La mayoría de los países en Latinoamérica y el Caribe, están en el proceso de establecer un nuevo entorno regulatorio e institucional, caracterizado por una gran competencia, autonomía de las empresas del estado y participación del capital privado. Esta ponencia analiza las características técnicas y económicas del sector eléctrico, las condiciones especiales prevalecientes en la región, que determinan su desarrollo, los aspectos principales que han sido enfrentados previo a los movimientos de reforma y la situación y prospectivas para la reforma del sector en la región. Basado en este diagnostico, la ponencia propone un común denominador para los países en cuanto a elementos generales de política de regulación, que son esenciales para lograr los objetivos básicos de los servicios públicos.

Los aspectos y opciones en materias institucionales y de regulación que son presentados, son discutidos en detalle en la extensa literatura que esta disponible sobre la materia. La principal contribución de esta ponencia es el enfoque en las materias que son relevantes para la región, basadas en sus situaciones y condiciones específicas.

SITUACION DE LOS ASUNTOS RELACIONADOS

La organización institucional y la estructura del mercado del sector de electricidad en la región, ha adquirido etapas distintivas de desarrollo durante los últimos 40 años. En los 1960’s, la mayoría de los países en la región, desarrollaron una red interconectada que unió sistemas de energía aislados, utilizados en muchos casos por instalaciones privadas, y asignadas a las nuevas empresas propiedad del estado, integrando una posición de monopolio, la responsabilidad de desarrollo de sistemas de generación, transmisión y distribución, para incrementar la penetración de servicio y para cubrir el alto crecimiento de la demanda.

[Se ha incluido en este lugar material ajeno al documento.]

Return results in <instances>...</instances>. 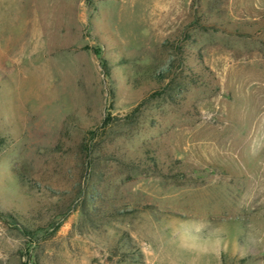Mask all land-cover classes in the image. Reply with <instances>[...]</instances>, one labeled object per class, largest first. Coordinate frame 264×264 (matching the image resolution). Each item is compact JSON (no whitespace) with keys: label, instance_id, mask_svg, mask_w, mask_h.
<instances>
[{"label":"rangeland","instance_id":"1","mask_svg":"<svg viewBox=\"0 0 264 264\" xmlns=\"http://www.w3.org/2000/svg\"><path fill=\"white\" fill-rule=\"evenodd\" d=\"M0 264H264V0H0Z\"/></svg>","mask_w":264,"mask_h":264}]
</instances>
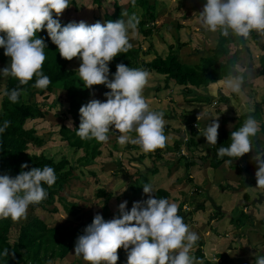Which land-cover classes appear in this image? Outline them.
Here are the masks:
<instances>
[{
    "label": "clouds",
    "instance_id": "obj_1",
    "mask_svg": "<svg viewBox=\"0 0 264 264\" xmlns=\"http://www.w3.org/2000/svg\"><path fill=\"white\" fill-rule=\"evenodd\" d=\"M132 2L134 5L135 0ZM69 7V0H0V33L6 36H0V47L11 59L10 66L0 73L18 80V87L5 90L3 94L15 104L25 94L22 86L28 85L33 78L35 88L46 89L51 84L49 76L43 73L47 44L44 38L36 35L46 28L61 58L80 61L78 76L86 88L105 85L110 89L104 93L106 101L92 99L80 107L76 134L82 140L108 143L109 133L116 131L121 146L137 145L145 153L165 148L168 139L165 114L153 110L144 96L150 73L119 63L113 78H109L110 62L132 48L129 31L135 34L139 19L133 14L127 21L119 19L91 25L72 21L62 26L59 17ZM199 22L205 30L219 32L224 37L233 35L247 40L253 31L264 35V0H207L199 12ZM243 83V75H236L227 79L225 86L239 94ZM213 101L210 104L215 107L217 104L213 105ZM10 124L11 121L5 120L0 134ZM207 124L204 122L199 127L195 120L190 123L198 133ZM219 127L218 120L213 119L203 133L210 146L217 145ZM260 131L259 122L248 115L243 125L231 132L230 145L219 147L217 155L238 159L254 153L257 187L264 189V146L253 143ZM180 152L185 153V150ZM21 168L26 169L28 165L22 164ZM56 180L54 168L47 165L21 171L15 177L0 174V219L26 220L29 206L43 203L49 195L43 185L50 188ZM143 192L148 196L146 200L133 202L130 210L128 202L123 201L112 219L105 220L101 214H96L78 236L75 255L82 256L87 264H117L118 249L122 248L127 264H204L191 253L199 235L178 214V204L167 198H157L151 185L145 184ZM187 193L179 197V203L186 201L184 205L188 206L192 204L186 198L192 196L190 191ZM184 205L183 210H187ZM197 207L199 204L195 209ZM261 221L264 222V217ZM2 255L7 257L9 250L4 249ZM255 264H264V256L257 255Z\"/></svg>",
    "mask_w": 264,
    "mask_h": 264
},
{
    "label": "rangeland",
    "instance_id": "obj_2",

Este modelo de organización ha trabajado relativamente bien desde los 1960’s hasta inicios de los 1980’s, un periodo caracterizado por latas tasas de crecimiento de la demanda y penetración de servicios, grandes economías de escala en los proyectos de generación, fuerte desarrollo económico y un mayor soporte del presupuesto nacional para sectores que requerían fuertes inversiones. Sin embargo, durante los 1980’s, con experiencias fuertes de crisis económicas en la mayoría de los países de la región, este modelo mostró su limitaciones y se colapso. Los principales aspectos compartidos por la mayoría de los países fueron: la política de interferencia en la administración de las Empresas del Estado y en las políticas sectoriales, un deficiente marco regulatorio, una falta de separación en el desarrollo de políticas, regulación y propiedad del estado, amplios subsidios en las tarifas de electricidad y falta de incentivos para mejorar la eficiencia. Estos problemas, complementados con una alta inflación y altas tasas de devaluación, contribuyeron al deterioro de financiamiento de las Empresas del Estado, su pobre desempeño, malas inversiones, decaimiento de la confiabilidad y de la calidad del servicio y dificultades para financiar los planes de expansión. El resultado final fue que en la mayoría de los países, el sector energético se vio afectado por las finanzas públicas y se limito su desarrollo económico.

Los mayores esfuerzos fueron realizados durante los 1980’s para mejorar el desempeño de las Empresas del Estado al implementar programas de rehabilitación de infraestructura, administración y finanzas. Sin embargo, la mayoría de estos esfuerzos fallaron pues no fueron soportados por alguna reforma institucional sustantiva.

En los 1980’s, motivados por la reducción del débito público y la obtención de capital privado, Chile introdujo una gran reforma de su sector de energía, basado en la separación de las actividades de generación y distribución, estableciendo un mercado de energía al mayoreo competitivo, desregulando los precios al mayoreo y expandiendo la privatización de las Empresas del Estado. A principios de los 1990s, Argentina, Perú y Colombia siguieron esta tendencia internacional a través de la desregulación, competencia y privatización, tomando como base el esquema pionero de Chile, e introduciendo un ambiente de competencia en el sector.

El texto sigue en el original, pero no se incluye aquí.